As much as I truly believe that potential is endless in people, and we can always be even better, there must be a certain amount of personal desire to release it.
I have had foster children living with us for 7 years now and have always believed that they can change, do the right things and function in a ‘normal’ family environment. (I appreciate my normal might not be exactly the same as yours, but, I am sure, there is a massive overlap!)
With child number 6 now reaching his first year with us, and coming up to his 19th birthday, I was slowly reaching a point where my faith in his potential was dwindling.
Anyone that, knows me well, will realise and understand that I do not give up on people easily and allow them multiple chances to learn and develop.
After all, that is what we would do for our own children, right? I have been there, supported and advised him.
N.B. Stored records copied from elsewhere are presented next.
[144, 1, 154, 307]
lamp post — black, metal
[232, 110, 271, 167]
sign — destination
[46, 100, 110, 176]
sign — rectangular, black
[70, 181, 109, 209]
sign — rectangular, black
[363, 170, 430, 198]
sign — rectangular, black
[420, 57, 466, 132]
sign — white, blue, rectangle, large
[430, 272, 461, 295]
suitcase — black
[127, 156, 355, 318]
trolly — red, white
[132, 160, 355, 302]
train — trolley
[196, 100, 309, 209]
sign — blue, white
Sat down and spent time to understand his plans, desires, wants and needs. We have great conversations, agree things and then he goes and does the opposite to what we have agreed!
So we do it all again, make plans, agree actions. He does the right thing for 2 days and then off track again. I have tried and tried to get through to him but it seems that nothing is helping – no change.
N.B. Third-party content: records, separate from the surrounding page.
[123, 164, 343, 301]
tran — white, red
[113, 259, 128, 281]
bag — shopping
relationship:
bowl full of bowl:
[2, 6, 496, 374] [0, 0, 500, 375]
I sat down with my wife to discuss his future and how I was feeling about things, as it had been taking it’s toll on our relationship and the stress was starting to show. She said “You are being too soft with him. You need to agree the rules and stick to them and if he doesn’t follow them, there needs to be some consequences”
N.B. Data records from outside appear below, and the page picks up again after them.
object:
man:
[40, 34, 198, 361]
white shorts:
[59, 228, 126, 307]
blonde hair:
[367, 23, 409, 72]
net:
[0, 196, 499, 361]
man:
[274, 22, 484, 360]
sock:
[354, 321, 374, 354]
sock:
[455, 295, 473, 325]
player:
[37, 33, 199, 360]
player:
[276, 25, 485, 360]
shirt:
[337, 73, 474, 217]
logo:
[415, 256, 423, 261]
So, I had a chat with him and said that we are at a point where things need to change and if they don’t then some of the benefits, he currently has, will not be available. I told him that, until I see changes, we will not be going out of our way to help him as we have done. I must admit, he wasn’t pleased and couldn’t believe that I wouldn’t let him use my phone, iPad or computer any more. I refused to let him borrow my bike and didn’t offer him lifts as I would normally. Simple things, I know, but things he had started taking for granted and actually helped him.
Guess what? Within 2 days he started to change! He cleaned his room, washed his clothes and began to get involved with our activities. He showed an interest in what we were doing and joined in with things our children did.
What a difference!
So, just as I was about to give up, and after talking things through with my wife, I decided to try something different – it worked!
Have you ever got to the point where you thought someone hasn’t got the potential to do well, change or improve? It’s easy to write them off (Stop watering the plant) but sometimes we need to look in the mirror and reflect on what impact we are having to influence the result.
I still believe that everyone has the potential to be better and do better. The skill is finding the right buttons to press to release it…
Do you have someone in your company that you want to write off? What things could you do differently?